TEXT SHOWN Block Start

WATCH OUT----- You cannot use any end cap pressure with the speed bullet in the reel, it will ruin your bearings in a heartbeat and you will be buying a new set of bearings as well. Reels that came with the bullet (6500C3CT Mag Elite) were always supposed to be used with a slight side knock and never tightened down on. Doing so will push the bullet into the bearing, distorting it, and in just a few cast it will be destroyed.


----------



## dres79 (Sep 10, 2010)

Oyster said:


> WATCH OUT----- You cannot use any end cap pressure with the speed bullet in the reel, it will ruin your bearings in a heartbeat and you will be buying a new set of bearings as well. Reels that came with the bullet (6500C3CT Mag Elite) were always supposed to be used with a slight side knock and never tightened down on. Doing so will push the bullet into the bearing, distorting it, and in just a few cast it will be destroyed.


And thanks again!!!!


----------



## Drum Bum (Jan 12, 2004)

dres 79, a good tune for your reel would be cleaned and dry bearings with one drop of red label rocket fuel per bearing ( a half-a-drop if you can manage), both perfectly clean dry fiber rocket brakes and a dry brake drum. Make several casts and check for oil contamination of brakes.


----------



## Garboman (Jul 22, 2010)

"Not to open a debate on a new front - but I've never noticed a difference in my cast with a light or heavy reel. (I actually prefer a heavier reel)"

On the OBX in some of the most "prime" for Drum beach areas one generally is holding the rod and not spiking it or leaning it on a railing notch

After wading, constantly walking your bait down the beach due to lateral currents on OBX in prime areas, standing around in waders, holding your rod , casting, hopefully tussling with large type sea critters for several hours, make that as many hours as your are able before you give up and head to the truck..... you will change your preference from a "heavier" reel.

If my drum reel/rod weighs ten ounces less than your Avet/rod then you are out of the gate at a disadvantage in regards to physics, gravity don't care about the fulcrum point, it just conspires to slow you down.

Before you even get your rod out of the Truck you are behind, and being behind on the OBX means watching instead of catching.....


----------



## solid7 (Dec 31, 2010)

Heck, I didn't know we were talking about humping gear... I thought you were talking about casting. But if you just mean it gets heavier carrying it around, then fair enough...


----------



## NC KingFisher (Nov 20, 2011)

Just to clear it up, i dont have a problem with casting avets, i have other problems with them(It might or might not involve drag and bearings)


----------



## dres79 (Sep 10, 2010)

TEXT SHOWN Block End
PROVIDED DATA Block Start

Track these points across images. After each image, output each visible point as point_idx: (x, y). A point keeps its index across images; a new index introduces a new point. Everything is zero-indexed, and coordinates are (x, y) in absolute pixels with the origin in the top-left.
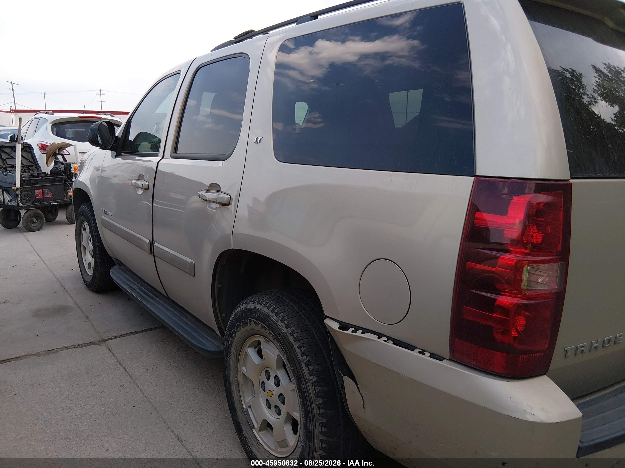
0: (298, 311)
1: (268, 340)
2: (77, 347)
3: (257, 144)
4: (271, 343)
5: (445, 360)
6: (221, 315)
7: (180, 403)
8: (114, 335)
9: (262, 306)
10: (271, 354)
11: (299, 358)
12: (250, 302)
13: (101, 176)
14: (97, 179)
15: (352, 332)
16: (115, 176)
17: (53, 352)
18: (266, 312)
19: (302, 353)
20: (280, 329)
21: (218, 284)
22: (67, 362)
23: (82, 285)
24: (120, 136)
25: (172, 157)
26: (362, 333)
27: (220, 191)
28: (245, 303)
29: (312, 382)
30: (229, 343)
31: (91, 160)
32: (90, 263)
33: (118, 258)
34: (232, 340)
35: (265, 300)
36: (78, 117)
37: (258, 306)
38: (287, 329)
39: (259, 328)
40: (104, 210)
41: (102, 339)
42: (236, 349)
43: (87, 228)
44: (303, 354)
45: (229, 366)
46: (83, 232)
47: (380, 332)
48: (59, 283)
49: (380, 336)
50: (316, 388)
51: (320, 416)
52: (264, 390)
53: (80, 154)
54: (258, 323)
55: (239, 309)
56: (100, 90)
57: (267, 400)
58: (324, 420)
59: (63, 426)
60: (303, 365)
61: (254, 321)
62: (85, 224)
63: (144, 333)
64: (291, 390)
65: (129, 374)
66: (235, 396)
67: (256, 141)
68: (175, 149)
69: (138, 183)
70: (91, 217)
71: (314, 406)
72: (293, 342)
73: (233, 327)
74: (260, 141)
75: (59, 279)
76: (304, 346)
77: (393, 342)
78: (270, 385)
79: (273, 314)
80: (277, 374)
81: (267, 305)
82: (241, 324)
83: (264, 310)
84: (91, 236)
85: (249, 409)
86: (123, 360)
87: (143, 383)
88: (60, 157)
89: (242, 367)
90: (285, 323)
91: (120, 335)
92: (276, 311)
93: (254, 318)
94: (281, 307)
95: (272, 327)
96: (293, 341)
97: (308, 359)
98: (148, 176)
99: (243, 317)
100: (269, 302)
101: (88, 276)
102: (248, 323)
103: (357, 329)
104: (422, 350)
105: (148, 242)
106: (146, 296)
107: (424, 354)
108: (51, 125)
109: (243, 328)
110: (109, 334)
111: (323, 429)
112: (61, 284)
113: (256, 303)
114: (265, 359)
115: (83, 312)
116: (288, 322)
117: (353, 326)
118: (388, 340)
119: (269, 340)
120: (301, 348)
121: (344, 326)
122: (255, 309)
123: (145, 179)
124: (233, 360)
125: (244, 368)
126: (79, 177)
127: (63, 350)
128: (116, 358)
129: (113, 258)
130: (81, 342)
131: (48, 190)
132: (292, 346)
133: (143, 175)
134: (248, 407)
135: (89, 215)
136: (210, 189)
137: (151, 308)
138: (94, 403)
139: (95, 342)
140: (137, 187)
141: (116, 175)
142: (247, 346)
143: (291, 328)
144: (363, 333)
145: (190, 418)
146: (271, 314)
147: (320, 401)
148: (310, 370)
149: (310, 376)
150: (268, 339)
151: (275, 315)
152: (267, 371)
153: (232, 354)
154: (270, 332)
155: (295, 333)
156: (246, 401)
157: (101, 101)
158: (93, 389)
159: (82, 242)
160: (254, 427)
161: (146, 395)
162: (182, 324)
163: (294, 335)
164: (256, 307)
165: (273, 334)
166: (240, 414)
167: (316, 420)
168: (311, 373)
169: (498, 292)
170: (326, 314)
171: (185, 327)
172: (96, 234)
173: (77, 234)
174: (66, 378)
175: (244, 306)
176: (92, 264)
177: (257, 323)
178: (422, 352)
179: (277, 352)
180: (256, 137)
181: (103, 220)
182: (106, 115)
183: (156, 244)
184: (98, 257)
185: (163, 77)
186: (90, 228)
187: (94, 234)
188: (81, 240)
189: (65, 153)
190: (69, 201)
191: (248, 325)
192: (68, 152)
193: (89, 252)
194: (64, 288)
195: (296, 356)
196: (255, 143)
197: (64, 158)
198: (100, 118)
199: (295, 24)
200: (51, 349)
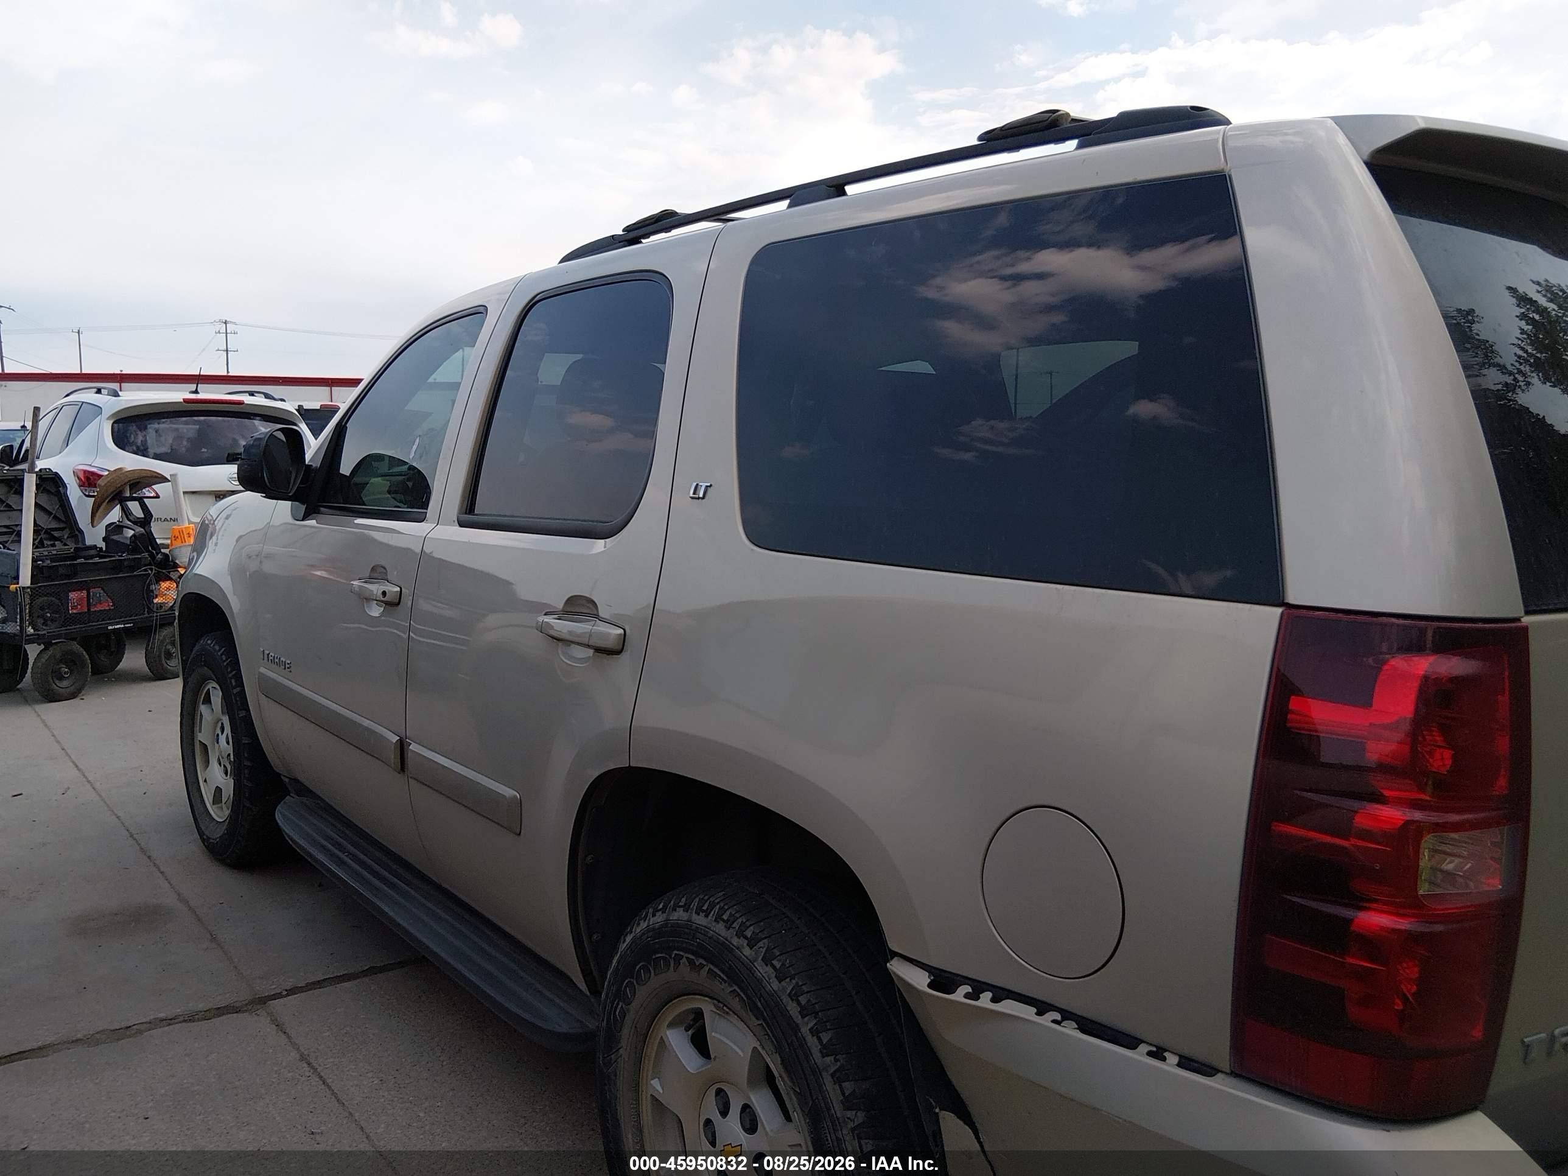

PROVIDED DATA Block End

PROBLEM SET »
a) Answer these questions from the reel forum thread:
(i) Which reel model is named as having come with the speed bullet?
(ii) How much red label rocket fuel per bearing does Drum Bum recommend?
(iii) In Garboman's post, how much less does the drum reel/rod weigh than the Avet/rod?
b) Quote the reel forum thread from "If my drum reel/rod" up to and including "instead of catching.....".
c) List every distinct username that appears in a post header (a line beginning with ##) in the reel forum thread.
The records play no role in this exercise.

SOLUTIONS TO THE EXERCISE »
a)
(i) The 6500C3CT Mag Elite.
(ii) One drop per bearing, or half a drop if you can manage it.
(iii) Ten ounces less.

b)
If my drum reel/rod weighs ten ounces less than your Avet/rod then you are out of the gate at a disadvantage in regards to physics, gravity don't care about the fulcrum point, it just conspires to slow you down.

Before you even get your rod out of the Truck you are behind, and being behind on the OBX means watching instead of catching.....

c)
dres79
Drum Bum
Garboman
solid7
NC KingFisher